I mean there may be exceptions to that now and then, but by and 
large that's the case. The third thing is that we do lack the 
international instruments and agreements to attack an 
international problem and the last thing I'd mention is that 
there's a danger of looking at this recent legislation on 
allowing reimportation that we really don't have the apparatus 
to detect this kind of counterfeit problem when it's going to 
be presented to our front door. I think there's a serious 
question there. So those are quick, very quickly some points 
that I would make.
    Mr. Glover. Yes, I heard a word today a little earlier I 
think in the previous panel that I think kind of explains it. 
The word holistic. And that pretty much, this is an insidious 
international problem and I think from looking at the 
legislature, harmonizing, maybe agreements, conventions, those 
kids of things, because again, if you look at what happens, we 
said the bulk starts say in China and India and when the bulk 
starts there, there's no problem with it. When it moves to 
other places, then it's not a violation. It only gets to be a 
violation as it starts to move in the stream and I say it goes 
from legal to civil violations to criminal violations once you 
slap a label on it. So that's--this thing is being constantly 
transforming, but I say enforcement, strong enforcement. I also 
say I think the political will, I talk about that. It's not 
this activity is generally not high on everybody's radar 
screen, it's not murder, it's not mayhem, it's usually a 
resource issue. They just don't have the issues because they're 
dealing with more serious problems so I think that's important. 
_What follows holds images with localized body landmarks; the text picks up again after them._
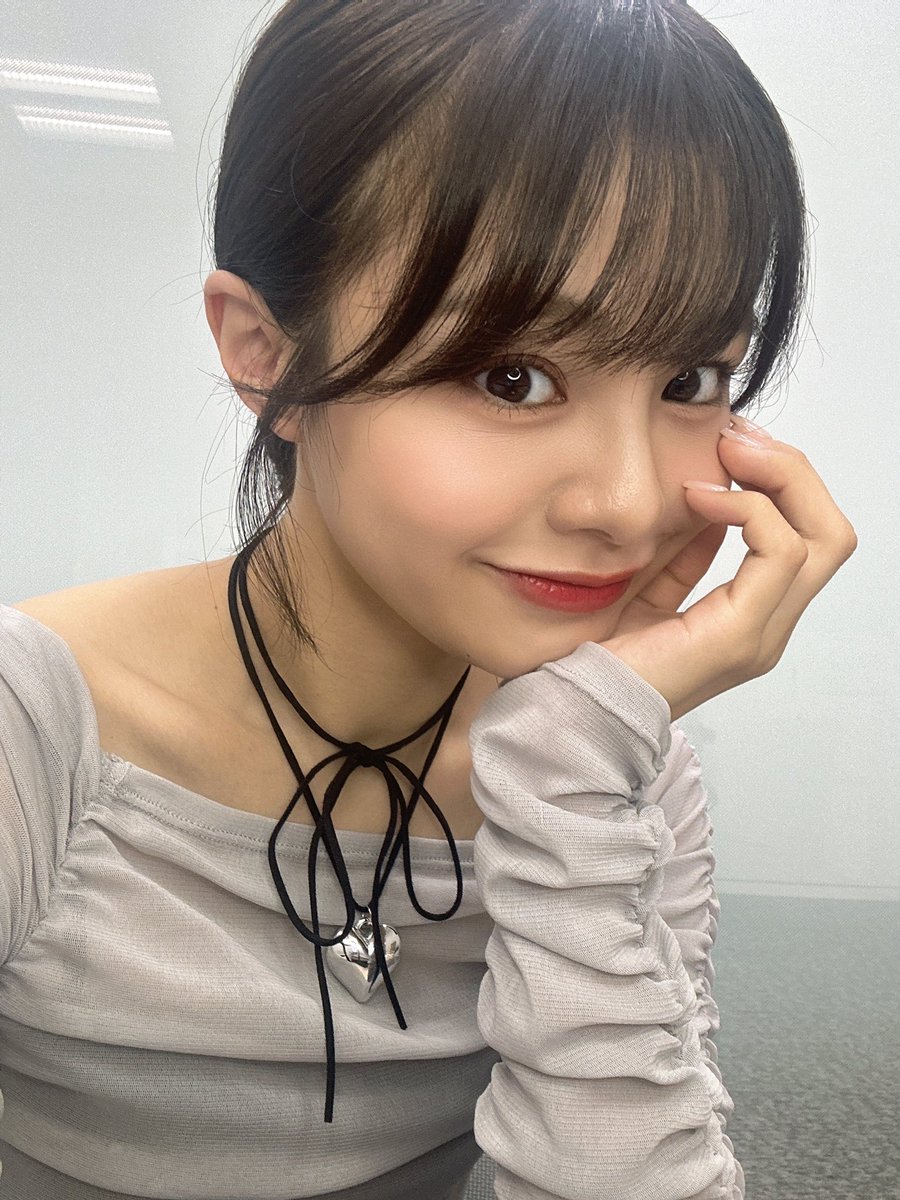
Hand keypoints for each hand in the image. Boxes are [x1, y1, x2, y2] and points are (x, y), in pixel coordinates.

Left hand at [598, 415, 858, 722]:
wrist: (573, 707)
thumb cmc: (599, 655)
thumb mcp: (649, 587)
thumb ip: (685, 551)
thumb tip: (708, 496)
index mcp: (751, 616)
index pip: (808, 537)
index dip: (782, 480)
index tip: (731, 444)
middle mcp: (768, 627)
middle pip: (831, 532)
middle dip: (792, 470)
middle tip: (737, 437)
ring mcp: (760, 635)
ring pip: (823, 539)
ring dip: (778, 478)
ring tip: (726, 454)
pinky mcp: (737, 637)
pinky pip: (777, 554)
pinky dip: (748, 509)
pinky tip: (700, 497)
I think also awareness is a part of the problem. Some of the 
stuff that I see, I realize it won't deter everybody, but I 
think if somebody sees the stuff that we see and some of these 
labs that we see and they realize that that's actually the kind 
of stuff they're ingesting, I think it may have an impact on a 
few people so I just think a broad approach.
    Mr. Greenwood. Thank you. Does the gentleman from Florida 
wish to----
    Mr. Deutsch. Actually, just a housekeeping thing that if we 
can leave the record open just to submit some additional 
material.
    Mr. Greenwood. The record will be kept open. We are blessed 
in this country by pharmaceutical products and medicine that 
save lives, extend lives, reduce pain and we're very fortunate 
indeed. But it's clear from this hearing that the United States 
is also awash in drugs that are misused and mislabeled and 
adulterated and counterfeited and unprescribed and people are 
dying. People are dying in every State of this country as a 
result. This committee is going to act. We're going to act 
decisively and swiftly with legislation. We're going to expect 
a response from the Secretary of Health and Human Services. I 
will publicly ask for his responses in the next 60 days on this 
matter and you can be sure that the time that you have spent 
here with us today will not be wasted. We will not allow the 
time that has expired between 1978 to continue. We will act and 
we will act decisively. So thank you very much for your 
testimony. The hearing is adjourned.